The Library of Congress (http://www.loc.gov/teachers/ ) has and continues to expand resources that present United States' history to students and teachers. It provides comprehensive yet easily used tools and lesson plans for analyzing primary sources whether print, map, cartoon, photo, manuscript, music or political cartoon. The wealth and volume of material found in person and online grows exponentially every year and has since Thomas Jefferson donated his library. Our history is accessible freely to all whether citizen or not.

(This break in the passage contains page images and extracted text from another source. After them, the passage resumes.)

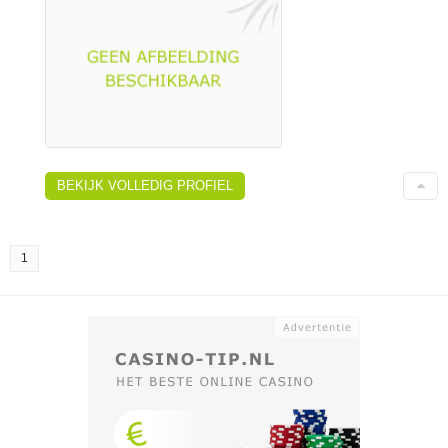
BEKIJK VOLLEDIG PROFIEL
1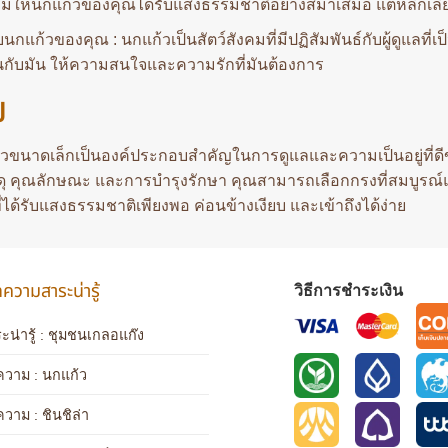
ืมให้นกแก้วของคุณได้รับแสงธรรมชาติอย่างสม่ำเสมอ แต่หลีกเลี่
บนกแก้วของคุณ : นกแก้วเป็นสัตว์สังคมที่มีปฏิสัมพันธ์กับผู้ดูแลที่
่นกับมัน ให้ความสนใจและความรักที่มันต้องการ
ป
วขนาดเล็กเป็นองค์ประกอบสำคัญในการดูแลและความเป็นอยู่ที่ดีขอ
ดุ คุณลักษณะ และการบำรุงรักษา คุณสามารถเลือกกรงที่สมบูรณ์
่ได้รับแสงธรรมชาติเพียงพอ ค่อนข้างเงียบ และเข้าถึงได้ง่าย
วามสาระน่ารู้
วิธีการชำระเงิน
ะน่ารู้ : ชุมชนเกลอแก๊ง
วาม : นกแก้ว
ความ
: ชินชิล่า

Newer sources of local primary source material are now available to teacher and student. This allows them to focus on their history at a more personal level in conjunction with the materials provided by the Library of Congress. New York Heritage (http://newyorkheritage.org/) is a digital collection which provides a consolidated access to historical, scholarly, and cultural materials that reflect New York State history at a local level. Digitization of historical media has been a priority in our state as time, cost of preservation and ignorance are rapidly destroying our print history. Local towns, libraries and historical museums are now finding a way to share their story throughout New York State and thanks to recent partnerships a much larger audience.
The Digital Public Library( http://dp.la/) was launched last year in response to a recognized need for a national digital library focused on local history. This idea for a digital library has been circulating among librarians, scholars, educators, and private industry representatives since the early 1990s. America has come late to this digital format. The World Digital Library (http://www.wdl.org/en/ ) was first proposed in June 2005 by Librarian of Congress James H. Billington. He proposed establishing a World Digital Library to UNESCO and by 2009 was launched to the international public, with content from every UNESCO member state. This site provides primary source material in the languages of its members.
What does this mean for our students? It means that if they start with a historical hypothesis, they will have the ability to trace its roots first globally, than nationally, than statewide and finally to the local historical society that has digitized pictures of the student's ancestor.